Start With a Great Floor Plan
So much happens in the kitchen-a good floor plan can really help you direct activity flow in that high-traffic space. Buyers are looking for their dream kitchen, and they are surprisingly informed about what makes a good floor plan. Make sure your cabinets are conveniently placed for maximum accessibility. Whether that’s surrounding the refrigerator with floor-to-ceiling pantry cabinets, or giving up some cabinet space in order to mount the oven on the wall, think carefully about how you operate in the space. Where are the prep, cooking and cleaning zones in your kitchen, and how will cabinetry best serve them?
Any real estate agent will tell you that, if resale value is a consideration in your remodel, you should avoid ornate or trendy styles and finishes. Go with light colors and finishes and simple, timeless hardware and fixtures. While some ultra modern designs are also super simple, remember that “ultra modern” is, by definition, a trend that will change over time. Shaker style cabinets are a good example of modern, timeless and simple design. They look great in kitchens from American traditional to contemporary European. The important advantage of simple is that it tends to be more affordable, which means it’s much easier to recoup that investment.
Make a Good Match
Of course, open floor plans are very desirable right now, so that’s definitely a consideration to make if your remodel budget will allow it. If you’re already working with an open floor plan, be sure that your new cabinets are faced with doors that complement the design style and finishes in the areas of the house that are open to the kitchen.
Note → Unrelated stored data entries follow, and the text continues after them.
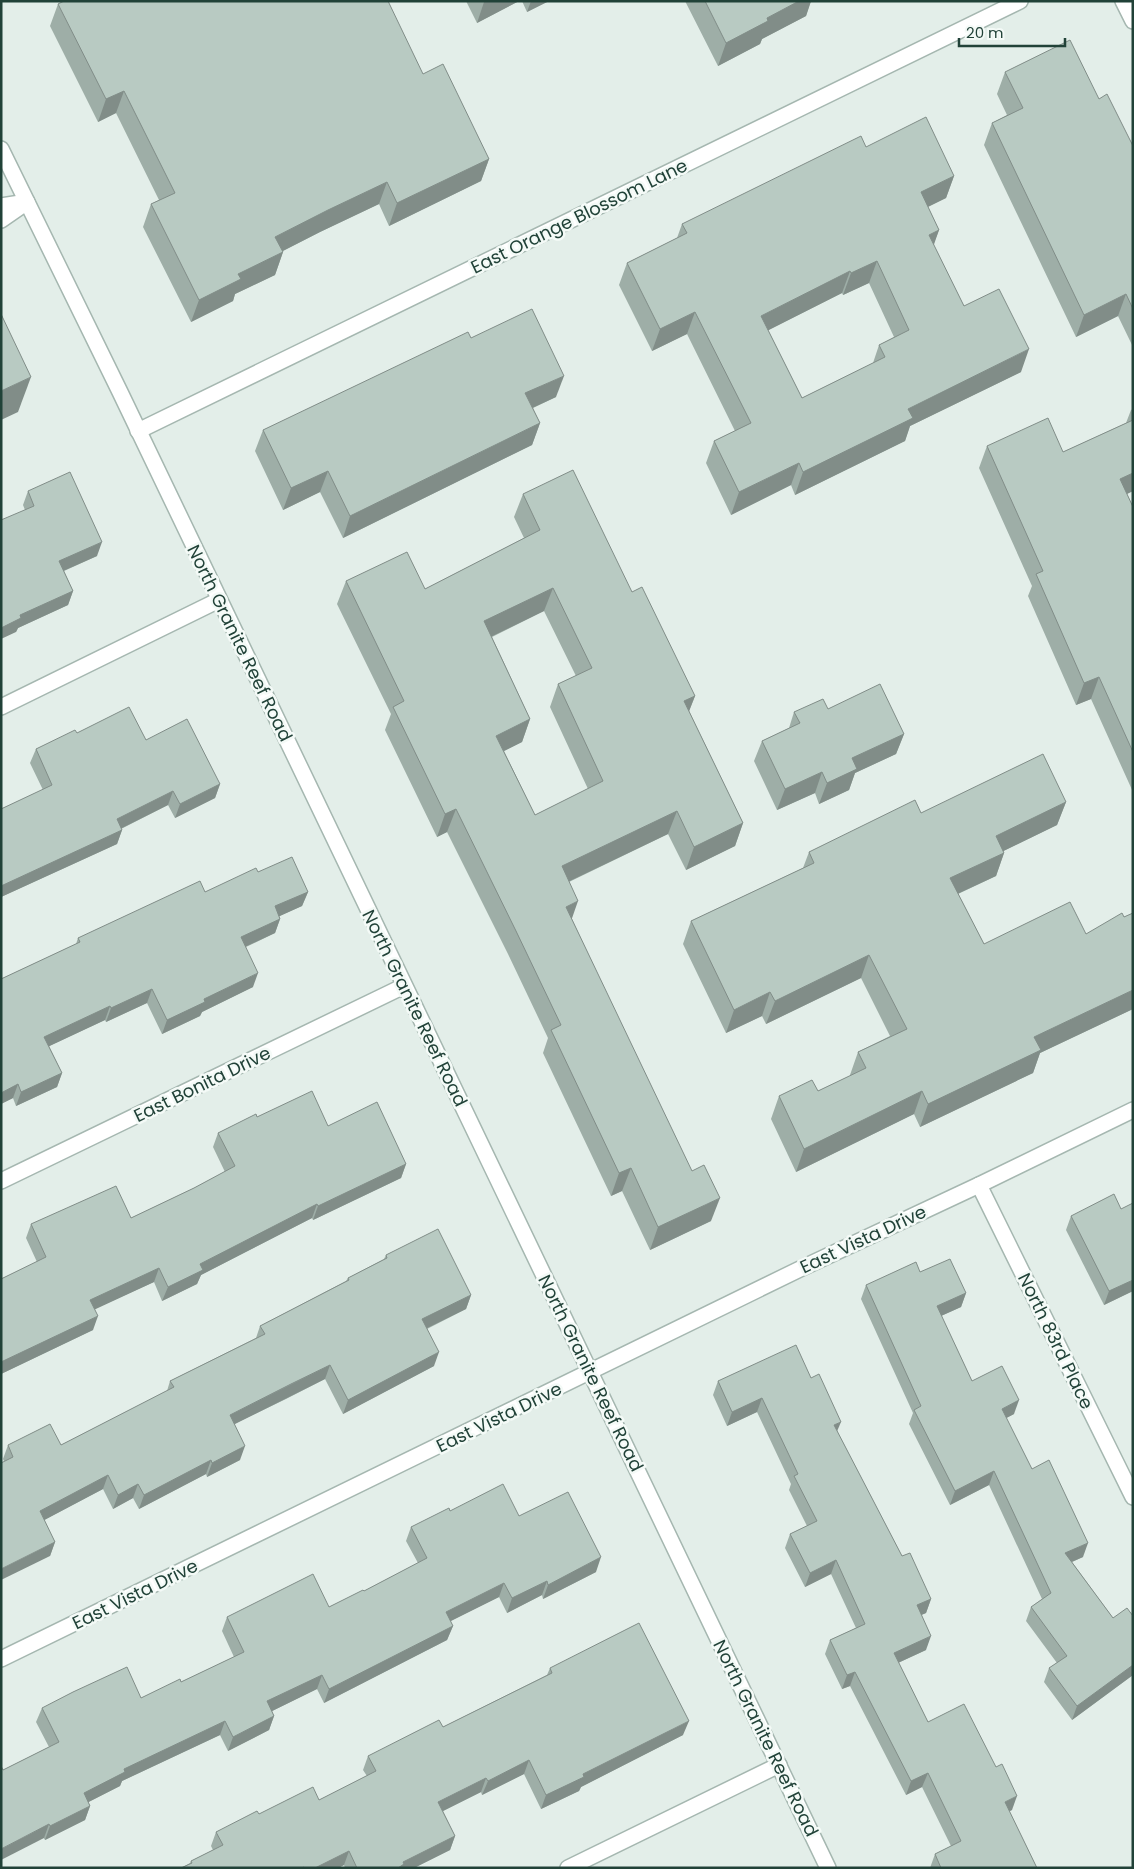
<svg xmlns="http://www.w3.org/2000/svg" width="1134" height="1869" viewBox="0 0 1134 1869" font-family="Poppins,sans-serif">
	<rect width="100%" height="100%" fill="#e3eee9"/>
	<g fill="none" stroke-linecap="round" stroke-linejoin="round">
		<defs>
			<path id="service" d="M1 206 27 202 1 220"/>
			<g id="minor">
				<path d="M1123 1 1133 21"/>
				<path d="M138 431 1020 1"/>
				<path d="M1 707 219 600"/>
				<path d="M1 1181 404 986"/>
				<path d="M979 1185 1133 1497"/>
				<path d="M1 1659 802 1268 979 1185 1133 1110"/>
				<path d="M568 1868 779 1765"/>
			</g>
			<path id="tertiary" d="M1 149 120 392 828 1868"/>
		</defs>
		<use href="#service" stroke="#a5b7b0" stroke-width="18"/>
		<use href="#minor" stroke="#a5b7b0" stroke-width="18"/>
		<use href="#tertiary" stroke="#a5b7b0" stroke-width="18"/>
		<use href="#service" stroke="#fff" stroke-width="15"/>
		<use href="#minor" stroke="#fff" stroke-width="15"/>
		<use href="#tertiary" stroke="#fff" stroke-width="15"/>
	</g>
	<g fill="#9eaea7" fill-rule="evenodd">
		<path d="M466 1H519L477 23Z"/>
		<path d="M522 1H549L527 12Z"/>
		<path d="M685 1H811L806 16 762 39 760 44 718 66Z"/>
		<path d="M58 4 423 74 489 159 481 181 389 226 379 204 320 232 283 251V252L275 275 235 294 233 301 191 322 143 227 151 204 159 200 116 113 98 122 50 26Z"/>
		<path d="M1005 72 1099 99 1133 146V347L1118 316 1076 337 984 145 992 123 1007 115 997 94Z"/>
		<path d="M866 147 954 176 946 198 928 207 939 230 933 245 964 306 1021 372 910 426 905 441 795 495 791 485 731 515 706 463 714 441 735 431 687 334 652 351 619 285 627 263 677 238 682 224ZM869 283 894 337 879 345 873 363 802 398 768 330 842 293 843 295Z"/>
		<path d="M471 338 556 397 533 408 540 423 532 445 343 538 320 492 283 510 255 451 263 430Z"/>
		<path d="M1133 409V491L1127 494 1133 507V792L1091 699 1076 705 1028 596 1032 586 979 468 987 446 1063 452 1126 423 1131 410Z"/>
		<path d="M28 491 97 556 64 571 73 591 68 605 18 628 16 632 25 510 23 505Z"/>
		<path d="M523 494 632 592 695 696 689 711 743 823 735 846 686 870 668 834 569 882 572 919 711 1221 650 1250 622 1191 611 1196 543 1053 548 1038 508 954 447 832 437 837 385 730 391 714 337 604 346 581 425 589 524 538 514 517ZM544 611 576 676 558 684 550 707 588 789 535 815 504 751 522 742 530 719 492 637Z"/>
		<path d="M828 709 904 734 896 754 855 773 849 790 819 804 815 793 777 810 754 761 762 741 789 728 794 712Z"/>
		<path d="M77 733 146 740 220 784 215 798 175 818 168 805 121 829 122 830 117 844 1 897V809L43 790 30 763 36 749Z"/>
		<path d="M1066 802 1057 825 1003 851 1004 853 996 876 958 894 984 944 1086 934 1133 913V1009L1040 1053 1033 1073 920 1127 914 1114 796 1172 771 1119 779 1096 818 1091 850 1076V1075L858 1052 890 1036 861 978 766 1024 762 1016 726 1033 683 944 691 921 803 868 809 852 921 813Z"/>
		<path d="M258 872 308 892 302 906 279 916 280 919 275 933 246 947 253 987 202 1012 200 1016 162 1034 147 1003 106 1022 105 1020 49 1046 62 1073 57 1087 16 1106 13 1098 1 1104V979L76 944 78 938 205 892Z"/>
		<path d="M257 1117 328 1126 406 1164 401 1178 313 1220 312 1218 201 1275 197 1284 162 1301 154 1282 94 1309 93 1330 1 1374V1279L37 1262 26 1238 31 1224 131 1218 194 1188 225 1172 213 1147 218 1133Z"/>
		<path d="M1121 1209 1133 1291 1104 1305 1066 1230 1071 1216Z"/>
		<path d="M386 1255 471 1295 466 1309 427 1329 434 1366 343 1414 325 1379 286 1399 234 1424 240 1460 207 1477 206 1474 139 1509 133 1498 113 1509 103 1489 44 1520 55 1542 50 1556 3 1459 8 1445H61L167 1391 170 1381 256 1338 260 1326 346 1281 348 1278 384 1259Z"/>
		<path d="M920 1272 966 1293 961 1307 941 1316 972 1381 1014 1414 1006 1418 1032 1469 1083 1557 1072 1562 1113 1618 1133 1616V1675L1072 1720 1044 1682 1049 1668 1057 1663 1026 1621 1031 1607 1042 1599 989 1485 950 1505 909 1424 913 1413 861 1299 866 1285Z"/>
		<path d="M811 1378 837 1431 902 1556 931 1599 926 1613 921 1615 926 1650 898 1663 928 1722 1012 1810 1009 1811 1037 1868H930L935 1854 951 1846 922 1787 906 1795 850 1686 842 1689 825 1654 830 1640 856 1628 831 1574 805 1587 785 1548 790 1534 807 1526 789 1490 791 1484 757 1412 727 1426 713 1395 718 1381Z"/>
		<path d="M450 1511 519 1516 596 1572 543 1599 542 1595 507 1613 499 1597 450 1621 453 1626 447 1640 324 1703 317 1689 272 1711 274 1716 269 1730 228 1751 220 1735 122 1781 120 1786 88 1802 90 1806 85 1820 45 1840 3 1770 49 1747 36 1722 42 1708 141 1698 181 1682 234 1657 222 1631 227 1617 329 1607 364 1591 418 1563 406 1541 411 1527Z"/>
		<path d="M550 1668 683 1735 581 1787 579 1791 541 1809 524 1774 482 1795 481 1792 443 1811 455 1836 450 1850 414 1868H345L344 1865 338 1868H181L190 1863 191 1861 213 1850 211 1846 216 1832 259 1814 319 1800 367 1776 363 1770 368 1756 443 1727 547 1675Z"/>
	</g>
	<g fill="#818d88">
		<path d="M486 1H519L477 23 484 2Z"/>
		<path d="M531 1H549L527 12Z"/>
		<path d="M799 1H811L806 16 762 39 760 44 718 66 726 43 767 18Z"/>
		<path d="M124 91 116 113 98 122 106 99Z"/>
		<path d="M489 159 481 181 389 226 397 203Z"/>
		<path d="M954 176 946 198 913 214 921 192Z"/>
		<path d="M387 182 379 204 320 232 267 259 275 237 328 210Z"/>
		<path d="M939 230 931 253 929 235Z"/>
		<path d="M283 252 275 275 235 294 233 301 191 322 199 300 238 274Z"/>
		<path d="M877 261 869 283 843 295 851 273Z"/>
		<path d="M850 271 842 293 753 338 761 316Z"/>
		<path d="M1126 294 1118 316 1076 337 1084 315Z"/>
		<path d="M695 312 687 334 652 351 660 329Z"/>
		<path d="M1029 349 1021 372 910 426 905 441 795 495 803 472 908 409Z"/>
		<path d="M564 376 556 397 517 415 525 393Z"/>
		<path d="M31 377 18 412 1 420V391Z"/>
		<path d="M540 423 532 445 343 538 350 516Z"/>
		<path d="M799 463 791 485 731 515 739 492Z"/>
		<path d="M328 471 320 492 283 510 291 488Z"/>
		<path d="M1133 473V491L1112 501 1120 479Z"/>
		<path d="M102 542 97 556 54 575 59 561Z"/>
		<path d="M553 588 544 611 476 644 484 621Z"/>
		<path d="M73 591 68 605 18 628 16 632 1 639V628L20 615Z"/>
		<path d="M1099 677 1091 699 1076 705 1084 683Z"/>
		<path d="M695 696 686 719 684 701Z"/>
		<path d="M530 719 522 742 488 759 496 736Z"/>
		<path d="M904 734 896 754 855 773 849 790 819 804 827 783 852 758Z"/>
		<path d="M822 772 815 793 777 810 785 789Z"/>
		<path d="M220 784 215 798 175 818 180 804Z"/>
		<path d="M173 791 168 805 112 833 117 819Z"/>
		<path d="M1066 802 1057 825 987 859 996 836Z"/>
		<path d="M456 809 447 832 437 837 445 814Z"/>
		<path d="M677 811 668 834 553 889 562 866Z"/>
		<path d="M743 823 735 846 686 870 694 847Z"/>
		<path d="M122 830 117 844 1 897V886Z"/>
		<path d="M1004 853 996 876 942 901 950 878Z"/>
		<path d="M308 892 302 906 269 921 275 906Z"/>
		<path d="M578 901 570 924 566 907Z"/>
		<path d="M280 919 275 933 236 951 241 937Z"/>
		<path d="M869 955 861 978 766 1024 775 1001Z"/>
		<path d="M258 973 253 987 202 1012 200 1016 162 1034 167 1020 204 999Z"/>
		<path d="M152 989 147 1003 106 1022 111 1008Z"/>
		<path d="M1133 990V1009L1040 1053 1033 1073 920 1127 928 1104 1034 1037Z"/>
		<path d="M770 992 762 1016 726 1033 734 1010Z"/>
		<path d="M110 1006 105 1020 39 1051 44 1037Z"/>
		<path d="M62 1073 57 1087 16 1106 21 1092Z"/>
		<path d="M18 1084 13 1098 1 1104V1093Z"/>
		<path d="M922 1091 914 1114 796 1172 804 1149Z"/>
		<path d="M406 1164 401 1178 313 1220 318 1206Z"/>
		<path d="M631 1168 622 1191 611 1196 619 1173Z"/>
		<path d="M720 1198 711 1221 650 1250 658 1227Z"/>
		<path d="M317 1204 312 1218 201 1275 197 1284 162 1301 168 1287 200 1264Z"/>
		<path d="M159 1268 154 1282 85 1314 90 1300Z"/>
		<path d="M1133 1280V1291L1104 1305 1109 1291Z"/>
		<path d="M966 1293 961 1307 932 1320 937 1306Z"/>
		<path d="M471 1295 466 1309 417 1333 422 1319Z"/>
		<path d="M98 1316 93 1330 1 1374V1362Z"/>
		<path d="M439 1352 434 1366 343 1414 348 1400Z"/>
		<path d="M330 1365 325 1379 225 1429 230 1415Z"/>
		<path d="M762 1398 757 1412 727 1426 732 1412Z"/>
		<path d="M1019 1400 1014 1414 997 1423 1002 1409Z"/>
		<path d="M841 1422 835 1436 834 1425Z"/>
		<path d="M245 1446 240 1460 207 1477 212 1463Z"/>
		<path d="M211 1460 206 1474 139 1509 144 1495Z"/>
		<path d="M994 1471 989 1485 950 1505 955 1491Z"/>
		<path d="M108 1475 103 1489 35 1525 40 1511Z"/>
		<path d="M138 1484 133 1498 113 1509 118 1495Z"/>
		<path d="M55 1542 50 1556 1 1580V1569Z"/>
		<path d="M1088 1543 1083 1557 1060 1567 1065 1553Z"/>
		<path d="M601 1557 596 1572 543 1599 548 1585Z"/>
		<path d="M836 1560 831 1574 805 1587 810 1573Z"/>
		<path d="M547 1581 542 1595 507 1613 512 1598Z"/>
		<path d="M504 1583 499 1597 441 1626 446 1612Z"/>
		<path d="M931 1599 926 1613 912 1619 917 1605Z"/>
		<path d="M453 1626 447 1640 324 1703 329 1689Z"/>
		<path d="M931 1636 926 1650 889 1667 894 1653Z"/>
		<path d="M1133 1665V1675L1072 1720 1077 1706Z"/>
		<path d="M855 1672 850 1686 842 1689 847 1675Z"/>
		<path d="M322 1675 317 1689 262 1716 267 1701Z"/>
		<path d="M274 1716 269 1730 228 1751 233 1737Z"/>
		<path d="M225 1721 220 1735 122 1781 120 1786 79 1807 84 1793 124 1769Z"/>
		<path d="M689 1721 683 1735 581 1787 579 1791 541 1809 546 1795 583 1774Z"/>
		<path d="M529 1760 524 1774 482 1795 488 1781Z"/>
		<path d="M928 1773 922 1787 906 1795 911 1781Z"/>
		<path d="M486 1778 481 1792 433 1816 438 1802Z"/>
		<path d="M1017 1796 1012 1810 1000 1816 1005 1802Z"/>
		<path d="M90 1806 85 1820 45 1840 50 1826Z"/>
		<path d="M49 1824 44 1838 1 1860V1849Z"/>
		<path d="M455 1836 450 1850 414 1868H398L403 1862Z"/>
		<path d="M349 1851 344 1865 338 1868H315Z"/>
	</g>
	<g fill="#b8cac2" stroke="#818d88" fill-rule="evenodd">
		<path d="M64 1H388L423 74 443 64 489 159 397 203 387 182 328 210 275 237 283 252 238 274 241 279 199 300 151 204 175 193 124 91 106 99 58 4Z"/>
		<path d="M705 1H799L767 18 768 21 726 43Z"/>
		<path d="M1070 40 1099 99 1107 94 1133 146V309L1126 294 1084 315 992 123 1023 108 1005 72Z"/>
		<path d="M926 117 954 176 921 192 939 230 929 235 964 306 999 289 1029 349 908 409 913 418 803 472 799 463 739 492 714 441 751 423 695 312 660 329 627 263 687 233 682 224 861 136 866 147ZM877 261 909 330 879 345 885 357 802 398 761 316 850 271 851 273Z"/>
		<path d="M532 309 564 376 525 393 540 423 350 516 328 471 291 488 263 430 468 332 471 338Z"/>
		<path d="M1 314 31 377 1 391Z"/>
		<path d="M1048 418 1063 452 1133 420V473L1120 479 1133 507V752L1099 677 1084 683 1036 574 1043 571 987 446Z"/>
		<path d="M573 470 632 592 642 587 695 696 684 701 743 823 694 847 677 811 562 866 578 901 566 907 692 1171 704 1165 720 1198 658 1227 631 1168 619 1173 551 1030 561 1025 516 931 456 809 445 814 393 707 404 701 346 581 407 552 425 589 540 530 523 494ZM553 588 592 668 558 684 603 781 535 815 496 736 530 719 484 621Z"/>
		<path d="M70 472 102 542 59 561 73 591 20 615 21 618 1 628V520L34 506 28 491Z"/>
		<path d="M880 684 904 734 852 758 857 769 827 783 822 772 785 789 762 741 800 723 794 712 823 699 828 709Z"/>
		<path d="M129 707 146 740 187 719 220 784 180 804 173 791 117 819 122 830 1 886V809L52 785 36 749 75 730 77 733Z"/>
		<path d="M1043 754 1066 802 996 836 1004 853 950 878 984 944 1070 902 1086 934 1122 913 1124 917 1133 913V990L1034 1037 1041 1050 928 1104 922 1091 804 1149 779 1096 812 1080 818 1091 866 1068 858 1052 907 1029 869 955 775 1001 770 992 734 1010 691 921 814 863 809 852 915 800 921 813Z"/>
		<path d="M292 857 308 892 275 906 280 919 241 937 258 973 204 999 205 1002 167 1020 152 989 111 1008 110 1006 44 1037 62 1073 21 1092 18 1084 1 1093V979L80 942 78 938 200 881 205 892 256 868 258 872Z"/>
		<path d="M312 1091 328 1126 377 1102 406 1164 318 1206 317 1204 200 1264 203 1270 168 1287 159 1268 90 1300 98 1316 1 1362V1279L46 1257 31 1224 116 1186 131 1218 194 1188 235 1166 218 1133 256 1114 257 1117Z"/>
		<path d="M1114 1194 1121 1209 1133 1203V1280L1109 1291 1071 1216Z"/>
		<path d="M438 1229 471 1295 422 1319 439 1352 348 1400 330 1365 291 1384 230 1415 245 1446 212 1463 211 1460 144 1495 138 1484 118 1495 108 1475 40 1511 55 1542 1 1569V1463L13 1457 8 1445 50 1424 61 1445 174 1387 170 1381 265 1334 260 1326 349 1280 348 1278 387 1258 386 1255Z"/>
		<path d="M950 1259 966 1293 937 1306 972 1381 1002 1366 1019 1400 1002 1409 1032 1469 1049 1460 1088 1543 1065 1553 1113 1618 1127 1608 1133 1616V1665L1077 1706 1049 1668 1067 1656 1031 1607 1051 1593 994 1471 955 1491 914 1410 921 1406 866 1285 916 1262 920 1272Z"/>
		<path d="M796 1345 811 1378 819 1374 841 1422 834 1425 902 1556 910 1553 931 1599 917 1605 931 1636 894 1653 928 1722 964 1704 996 1767 1002 1764 1017 1796 1005 1802 1037 1868H941L935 1854 961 1841 928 1773 911 1781 855 1672 847 1675 830 1640 865 1624 836 1560 810 1573 790 1534 817 1521 794 1476 798 1474 762 1398 732 1412 718 1381Z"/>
		<path d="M503 1484 519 1516 568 1492 601 1557 548 1585 547 1581 512 1598 504 1583 446 1612 453 1626 329 1689 322 1675 267 1701 274 1716 233 1737 225 1721 124 1769 125 1772 84 1793 90 1806 50 1826 49 1824 1 1849V1766L3 1770 59 1742 42 1708 73 1692 127 1667 141 1698 180 1679 181 1682 244 1652 227 1617 313 1574 329 1607 363 1590 364 1591 427 1558 411 1527 449 1508 450 1511Z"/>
		<path d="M639 1623 689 1721 583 1774 584 1777 546 1795 529 1760 488 1781 486 1778 438 1802 455 1836 403 1862 404 1864 398 1868H357L349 1851 315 1868H305L304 1867 302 1868H181L192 1863 191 1861 223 1845 216 1832 257 1811 259 1814 313 1787 319 1800 376 1771 368 1756 439 1720 443 1727 552 1673 550 1668Z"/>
	</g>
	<g text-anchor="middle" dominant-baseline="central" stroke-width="5" stroke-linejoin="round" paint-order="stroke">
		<g font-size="18" fill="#214238" stroke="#f4faf7">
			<text transform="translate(579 216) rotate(-26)">East Orange Blossom Lane</text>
			<text transform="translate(240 643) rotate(64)">North Granite Reef Road</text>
			<text transform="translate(415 1008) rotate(64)">North Granite Reef Road</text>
			<text transform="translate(202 1084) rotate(-26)">East Bonita Drive</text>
			<text transform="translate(863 1239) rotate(-25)">East Vista Drive</text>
			<text transform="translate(1056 1341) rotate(64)">North 83rd Place</text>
			<text transform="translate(591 1373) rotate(64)">North Granite Reef Road</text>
			<text transform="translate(499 1417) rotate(-26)">East Vista Drive</text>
			<text transform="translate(135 1594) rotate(-26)">East Vista Drive</text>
			<text transform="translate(766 1738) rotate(64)">North Granite Reef Road</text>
		</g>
	</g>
	<rect width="1134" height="1869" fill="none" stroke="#214238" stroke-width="5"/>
	<path d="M959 38v8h106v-8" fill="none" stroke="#214238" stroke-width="2.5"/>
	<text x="966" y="38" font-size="15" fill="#214238" stroke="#f4faf7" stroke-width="4" paint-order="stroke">20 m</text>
</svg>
Here again, simple, light finishes really pay off. If you’ve got contemporary built-ins in the family room off the kitchen, or a traditional media center that takes up some major real estate, make sure the kitchen cabinets fit the style.
With kitchen remodels, it really is all in the details. One thing buyers today are willing to pay for are those little extras that make cooking and cleaning a much more pleasant affair. Roll-out drawers are definitely worth consideration and are really not the budget buster most of our clients expect them to be. A vertical, pull-out pantry near the fridge or cook top is another favorite, as are quiet-close drawers. We love the look and warmth of under-cabinet lighting, which also makes for great task lighting. And while glass front cabinets are not for everyone, if you do make that choice, be sure to go the extra mile with interior lighting-it makes the kitchen a show stopper.
The Nitty Gritty
Now you’ve got a sense of the choices and amenities available and those that buyers are currently looking for. But when it comes to a return on your remodel investment, what should you look for in the cabinets themselves-high-end for the high rollers or down-and-dirty to make that sale? It’s true that you can see the difference in upscale cabinetry created from specialty woods, but most buyers aren’t expecting that extra. On the other hand, you don’t have to be a real estate agent or designer to spot cheap cabinetry, and buyers definitely don’t want to walk into a kitchen they know they’ll have to remodel themselves.
In our experience, there are lots of quality, mid-range cabinets out there that give you the best chance of making your money back. You need cabinets with the design and craftsmanship that allow you to offer those quiet-close drawers and sliding shelves in the cabinets, and finishes that work with all kinds of design styles.
What are you looking for in your next set of kitchen cabinets?